I just realized I’ve not posted on how my diet is going. I wouldn’t actually call it a diet. I’m really trying to change my eating habits. I don’t feel hungry, ever. I’m just learning to make better food choices.
I’m still not exercising on a regular basis. And I got back on the Diet Coke. Today is cold turkey day for that. More water!
Anyway, I weighed in this morning.
I’m at 206. That’s 10 pounds loss since July 31st. That’s 19 pounds loss since the first of the year.
I’m VERY happy with myself. I’m proud of myself too. I’ve never stuck with it this long before. Even when offered bad choices, I find myself making better ones.
My sister brought home Krispy Kreme yesterday. I saw the boxes when I got home from church. Normally, in the past, I would have grabbed 4 of them and called that lunch. Instead, I made myself a Lean Cuisine meal, drank water and then allowed myself one for dessert.
I’m not saying no to everything. I still eat chocolate. But it’s a small square of dark chocolate.
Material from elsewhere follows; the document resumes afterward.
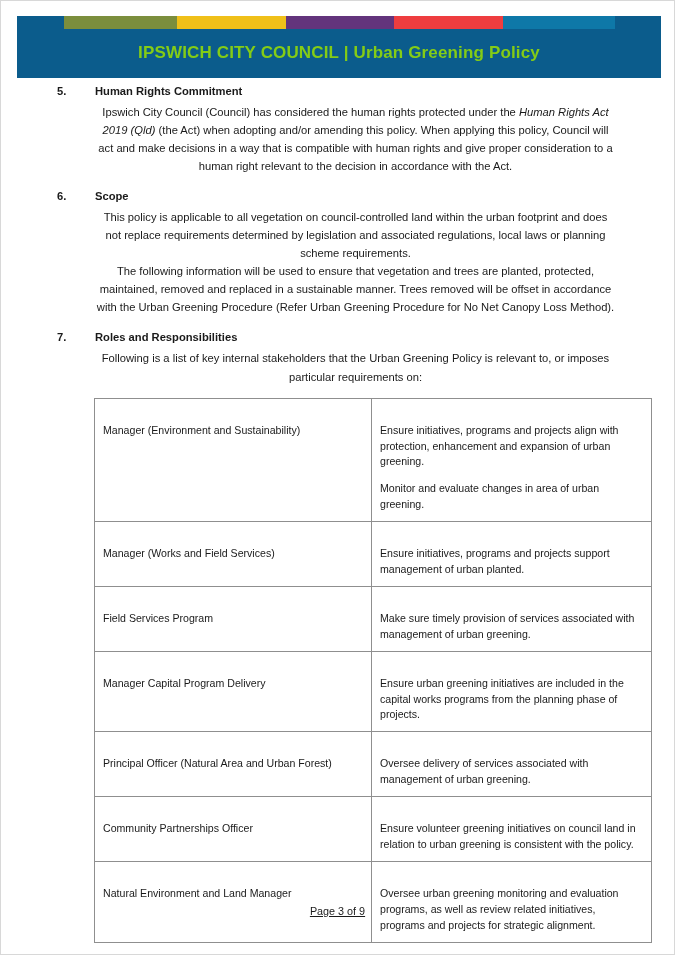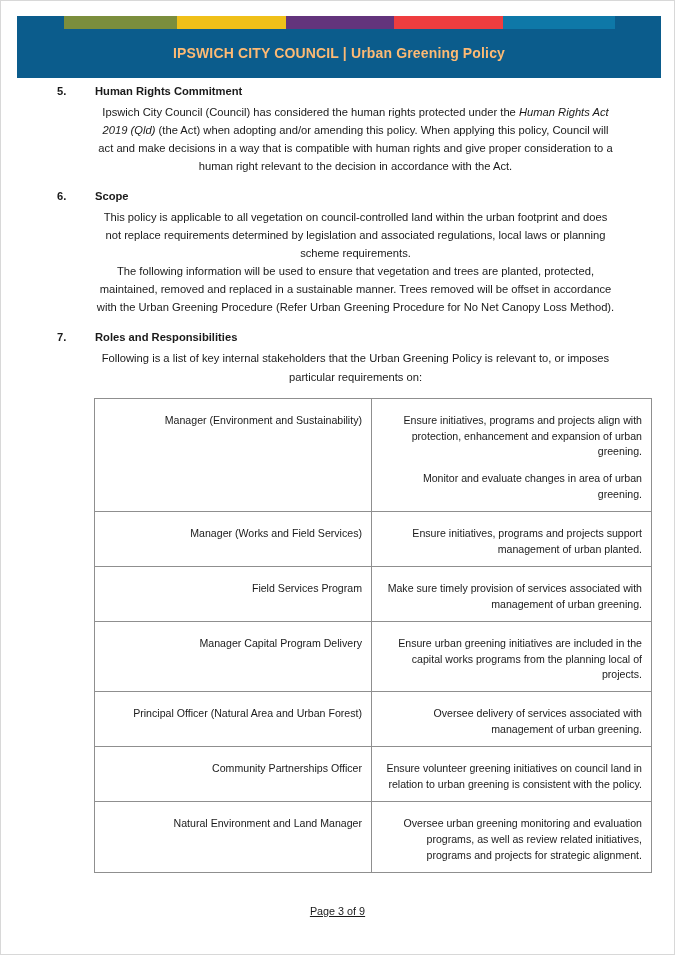"IPSWICH CITY COUNCIL | Urban" .banner-title { color: #fdba74 -> #84cc16; font-size: 14px -> 17px }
I had a donut, but it was after a healthy meal, as a treat.
Now, I just need to start moving more.
I’m only 7 pounds from my first goal (199). Everything is fitting better, if not falling off. My “skinny” jeans are out and being used. I’m sleeping better (usually at least 7 hours straight now). Physically, I’m feeling better and that’s enough to keep my going, even when sabotage from the family occurs.
This morning, donuts are still on the table. I had, instead, a 2 egg (egg beaters) omelet with ham and cheese, two slices of whole wheat toast with a bit of butter and cherry butter (yummy and better than jam) and non-fat yogurt. Very full and I don’t want any donuts.
So, for the past 40 days or so, I’ve made a bunch of good choices. I made bad choices in there, but I’m not going to dwell on those. The vast majority have been good and I don’t even have to focus on it now. It’s coming natural to choose fruit over candy, to eat a healthy breakfast, not the sugar cereal.
Now, I need someone to kick me in the butt and get me moving more.
10,000 steps a day. I can do that. Can’t I?